None of these attempts have resolved the issue so far. Being a relatively new user of Stan, I’m not quite sure how to proceed from here. Any suggestions for fixing this are greatly appreciated.

Additionally, this is my first post on this forum. I’ve read the forum etiquette guidelines and searched for similar posts before posting this question, but if I’ve missed anything please let me know and I will try to correct it.

Thank you!

A couple of things you could try/think about.

  • It could be that you need a longer warmup period.

  • I suspect that fixing the effect of one group to zero is not the most efficient way to avoid linear dependency. Since you have an overall mean, alpha, you could just drop Area_Mean and Upc_Mean (which is the same to set them to zero) and let the first group be free.

  • You could try a centered parameterisation instead of the non-centered one. With more data the centered parameterisation could be more appropriate (https://arxiv.org/pdf/1312.0906.pdf). You used the centered parameterisation for Sigma.

  • I know you checked this but I think it might be worthwhile to investigate your prior on the sigmas.

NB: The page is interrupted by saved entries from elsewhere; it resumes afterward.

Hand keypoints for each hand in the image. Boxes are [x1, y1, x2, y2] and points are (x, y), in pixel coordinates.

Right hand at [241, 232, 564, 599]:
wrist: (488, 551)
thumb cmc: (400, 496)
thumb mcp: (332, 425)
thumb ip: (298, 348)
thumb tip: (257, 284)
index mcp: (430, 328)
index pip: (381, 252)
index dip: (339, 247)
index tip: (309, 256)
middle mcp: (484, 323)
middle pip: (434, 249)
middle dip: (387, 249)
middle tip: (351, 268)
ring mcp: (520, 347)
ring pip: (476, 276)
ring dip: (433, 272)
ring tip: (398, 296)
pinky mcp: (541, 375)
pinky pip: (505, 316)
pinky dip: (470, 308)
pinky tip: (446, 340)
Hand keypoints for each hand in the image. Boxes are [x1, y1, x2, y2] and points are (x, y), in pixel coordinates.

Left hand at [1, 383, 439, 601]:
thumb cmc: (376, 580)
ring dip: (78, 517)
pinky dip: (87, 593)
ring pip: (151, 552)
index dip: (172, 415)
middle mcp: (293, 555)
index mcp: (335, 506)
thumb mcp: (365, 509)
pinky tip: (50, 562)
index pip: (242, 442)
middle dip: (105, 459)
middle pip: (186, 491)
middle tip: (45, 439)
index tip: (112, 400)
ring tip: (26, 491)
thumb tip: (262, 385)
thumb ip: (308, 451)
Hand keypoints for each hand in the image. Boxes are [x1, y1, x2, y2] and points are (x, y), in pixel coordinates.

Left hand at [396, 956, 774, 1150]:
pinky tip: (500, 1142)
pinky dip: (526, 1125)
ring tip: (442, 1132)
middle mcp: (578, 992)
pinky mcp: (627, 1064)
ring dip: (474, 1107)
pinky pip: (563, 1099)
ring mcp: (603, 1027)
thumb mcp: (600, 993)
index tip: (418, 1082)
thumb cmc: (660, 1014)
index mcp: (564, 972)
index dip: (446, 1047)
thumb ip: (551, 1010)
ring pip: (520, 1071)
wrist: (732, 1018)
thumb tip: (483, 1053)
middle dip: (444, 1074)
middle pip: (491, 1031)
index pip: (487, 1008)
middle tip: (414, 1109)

These cauchys in combination with the exponential transformation give huge variation on the natural scale of the prices. To a lesser extent the same argument holds for Sigma and its lognormal prior. You could use the results from your successful analysis to get an idea of what likely values are for the sigmas. With predictive posterior checks, you might also try to figure out whether the implied multiplicative effect of the log_normal holds.

  • If you got everything to converge you can vectorise the likelihood statement. This should help with speeding things up.

P_vec ~ lognormal(Mu, Sigma[Area_Ind])
1 Like

Anything that touches the data depends on the data in a Bayesian model.

I’d also check the lognormals—these are a bit tricky in terms of where their mass is.

You can also vectorize the definition of Mu and don’t need to save it as a transformed parameter. The vectorizations are particularly useful with large data sizes.

You definitely want to use a non-centered parameterization of

Sigma ~ lognormal(Sigma_LogMean, 1);

That’d be:

Sigma_std ~ normal(0, 1);
Sigma = exp(Sigma_LogMean + Sigma_std);

but you’ll need to convert everything from an array to a vector. This breaks the dependency between Sigma and Sigma_LogMean in the prior. The broad student-t priors aren’t going to help convergence.

You an also use vector operations to define other quantities, e.g.,

Area_Effect[2:n_areas] = Area_Mean + Area_Sigma * Area_Epsilon;

Hey all,

Thanks for the thoughtful responses. I’ve attempted to implement most of these suggestions, and the time it takes to fit the model decreased dramatically, to about 3 hours or so per run. But the model is still not converging when I run it on all of the data.

I’ve attached the revised version I’ve been using here pm8_noncentered2.stan (1.8 KB). After this one didn’t work, I attempted to change the priors for the variability parameters to gamma(2, 0.1), which didn’t change the results.

I’ve identified one subset of the data (subsetting done by broad category of product) on which the revised model converges basically instantly, and another subset of the data on which the model runs for several hours and throws several divergent transitions. So it looks like the type of product that is included matters for some reason.

That’s about as efficient as you’re going to make this.

How well the model fits the data, and in particular, whether the data is consistent with both the prior and with the likelihood, will determine how quickly things will sample. So you want to check your lognormal distribution makes sense for the P_vec you get. Also, hierarchical variance models can be tricky and the student-t(3) priors are still very wide. You might want to try this with just normal priors. My guess is that the Sigma terms are not going to be well identified and there are a lot of degrees of freedom in their fit with fairly loose priors.